If our national forests are going to get healthy, local communities have to organize to get the restoration work done, according to Tony Cheng, director of the Colorado Forest Restoration Institute.

Dr. Cheng speaks tonight in Carbondale and tomorrow night in Aspen.

At the institute, housed at Colorado State University, Cheng develops programs to make forests healthier and more resilient, by melding science with public policy.

In towns like Aspen, he noted, collaborative approaches that bring citizens, local governments and federal agencies like the U.S. Forest Service together are the most effective way to tackle forest health.

“The bottom line for me is that our management agencies are strapped for cash and resources,” he said, “and it makes things happen quicker and to greater effect when you have non-governmental organizations in action.”

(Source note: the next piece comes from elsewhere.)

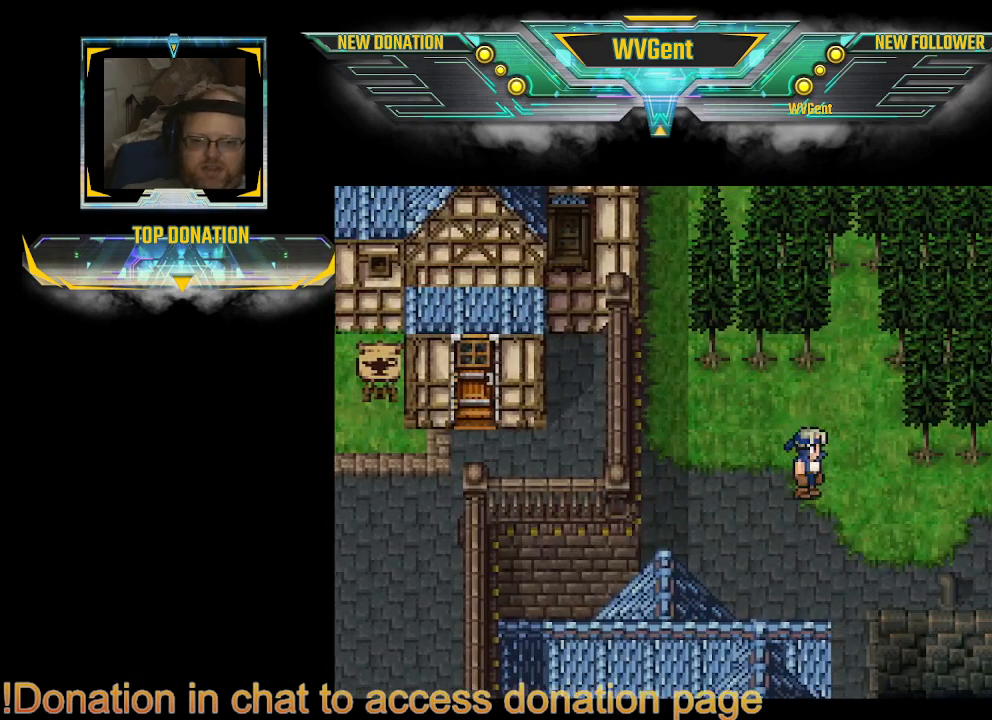
{"buttons": ["CIRCLE"], "left_stick": "up-right", "right_stick": "center", "events": [[33, "left_stick", "up"], [433, "left_stick", "up-right"]]}
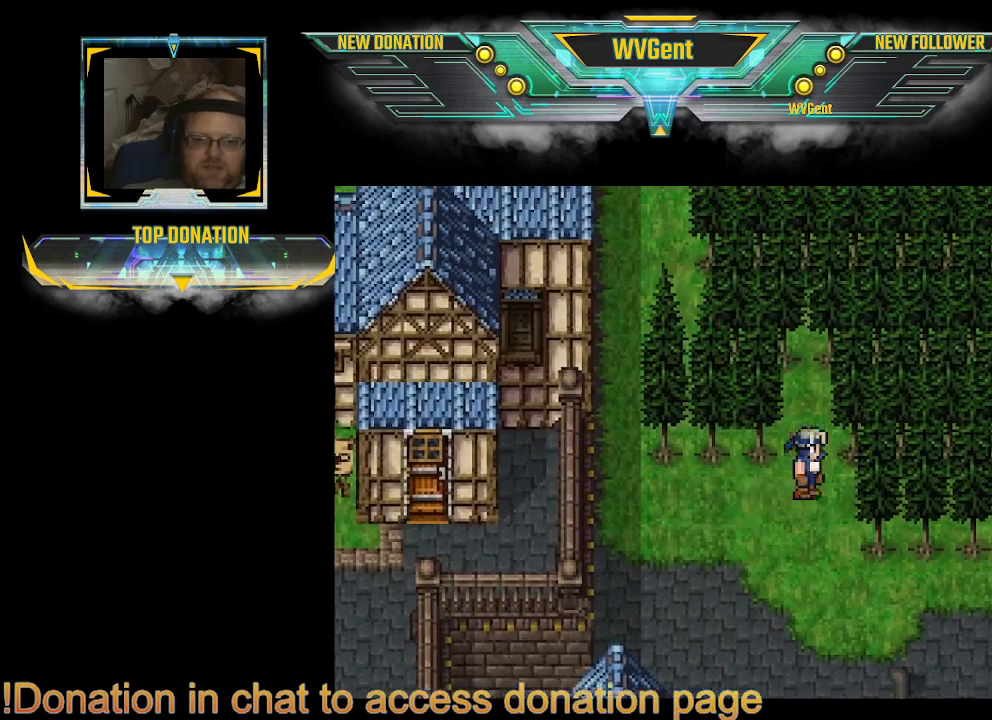
{"buttons": ["CIRCLE"], "left_stick": "up", "right_stick": "center", "events": [[33, "left_stick", "up"]]}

He pointed to the budding master plan for the Hunter Creek Valley and Smuggler Mountain as an example of such partnerships. In that case, the Forest Service teamed last year with non-profit For the Forest and others to write a plan addressing fire risk, bark beetle infestation and recreation issues in the area. That planning process is ongoing.

Cheng said he is interested in getting involved with implementing and monitoring that massive undertaking, if it moves forward with the feds.

“I think it’s great that a community-based organization has taken it upon themselves to do something about the forest,” he said.

Pine beetles, sudden aspen decline, climate change, monoculture and decadent fire-prone tree growth are just a handful of the health issues plaguing the sick forests of the west. For towns like Aspen that are surrounded by the forest, Cheng noted, it provides an economy and a way of life, making forest health a vital community issue — not only an environmental problem.

His work has focused on areas within the buffer zone between untamed forest and towns like Aspen, the area known in forestry-speak as the “wildland-urban interface.”

Cheng has two public presentations in the valley this week:

• Wednesday, March 14, 5:30 p.m., Third Street Center, 520 S. Third St., in Carbondale.

• Thursday, March 15, 7:30 p.m., Aspen Center For Environmental Studies, 100 Puppy Smith St., in Aspen.